ACTION ITEM – The required lines are those that contain "santé"; pull them out of the data and copy them.

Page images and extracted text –

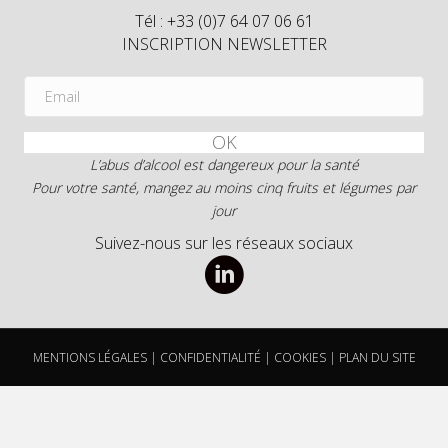
Tél : +33 (0)7 64 07 06 61
INSCRIPTION NEWSLETTER
OK
L’abus d’alcool est dangereux pour la santé
Pour votre santé, mangez au moins cinq fruits et légumes par
jour
Suivez-nous sur les réseaux sociaux
MENTIONS LÉGALES
|
CONFIDENTIALITÉ
|
COOKIES
|
PLAN DU SITE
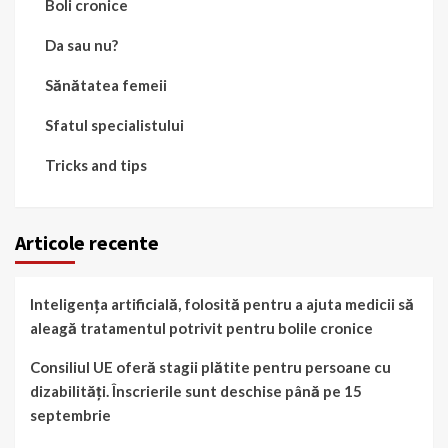
Boli cronice
Da sau nu?
Sănătatea femeii
Sfatul specialistului
Tricks and tips
Articole recente
Inteligența artificială, folosită pentru a ajuta medicii să
aleagă tratamentul potrivit pentru bolile cronice
Consiliul UE oferă stagii plătite pentru persoane cu
dizabilități. Înscrierile sunt deschise până pe 15
septembrie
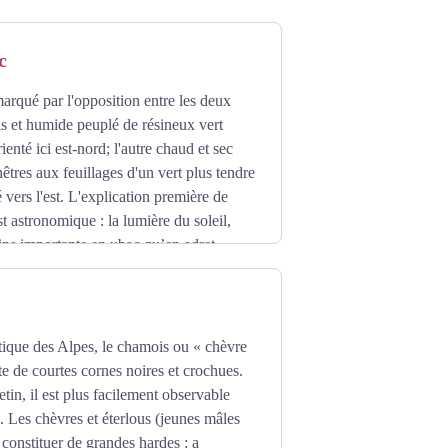
utomne pour ne se réveiller que
c
marqué par l'opposition entre les deux
ais et humide peuplé de résineux vert
ienté ici est-nord; l'autre chaud et sec
êtres aux feuillages d'un vert plus tendre
té vers l'est. L'explication première de
st astronomique : la lumière du soleil,
ins importante en ubac qu’en adret,
ment vrai, qu’en règle générale, la
sur les ubacs, négligés par l’agriculture
 se dressent d'imposantes faces rocheuses
que des Alpes, le chamois ou « chèvre
te de courtes cornes noires et crochues.
n, il est plus facilement observable
. Les chèvres et éterlous (jeunes mâles
 constituer de grandes hardes ; a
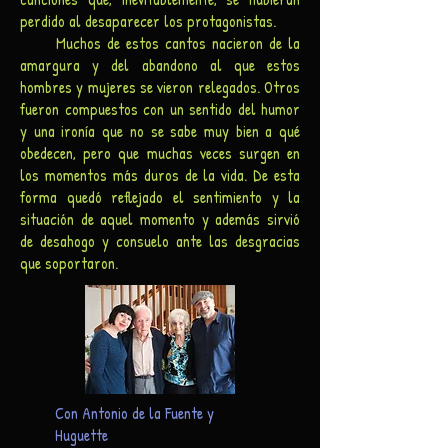
perdido al desaparecer los protagonistas.
Muchos de estos cantos nacieron de la
amargura y del abandono al que estos
hombres y mujeres se vieron relegados. Otros
fueron compuestos con un sentido del humor
y una ironía que no se sabe muy bien a qué
obedecen, pero que muchas veces surgen en
los momentos más duros de la vida. De esta
forma quedó reflejado el sentimiento y la
situación de aquel momento y además sirvió
de desahogo y consuelo ante las desgracias
que soportaron.
Con Antonio de la Fuente y
Huguette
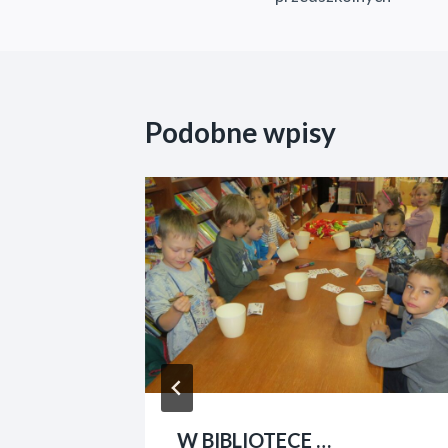
Podobne wpisy
nia Taty
W BIBLIOTECE …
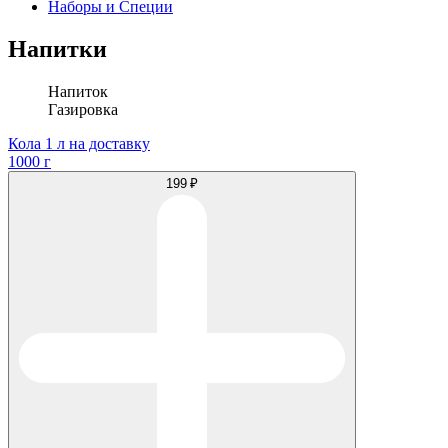
Наборы и Специи
Напитки
Напиток
Газировка
Кола 1 л на доставку
1000 г
199 ₽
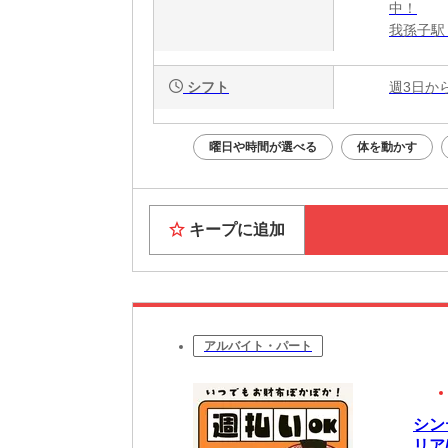
中！
我孫子駅
シフト
週3日か
曜日や時間が選べる
体を動かす
キープに追加
アルバイト・パート
シン
リア/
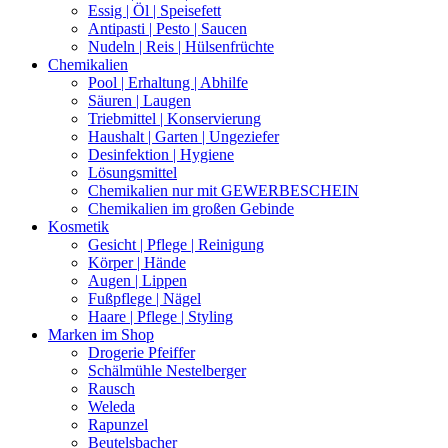
Essig | Öl | Speisefett
Antipasti | Pesto | Saucen
Nudeln | Reis | Hülsenfrüchte
Chemikalien
Pool | Erhaltung | Abhilfe
Säuren | Laugen
Triebmittel | Konservierung
Haushalt | Garten | Ungeziefer
Desinfektion | Hygiene
Lösungsmittel
Chemikalien nur mit GEWERBESCHEIN
Chemikalien im großen Gebinde
Kosmetik
Gesicht | Pflege | Reinigung
Körper | Hände
Augen | Lippen
Fußpflege | Nägel
Haare | Pflege | Styling
Marken im Shop
Drogerie Pfeiffer
Schälmühle Nestelberger
Rausch
Weleda
Rapunzel
Beutelsbacher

FINAL ANSWER –
L’abus d’alcool est dangereux pour la santé
Pour votre santé, mangez au moins cinq fruits et légumes par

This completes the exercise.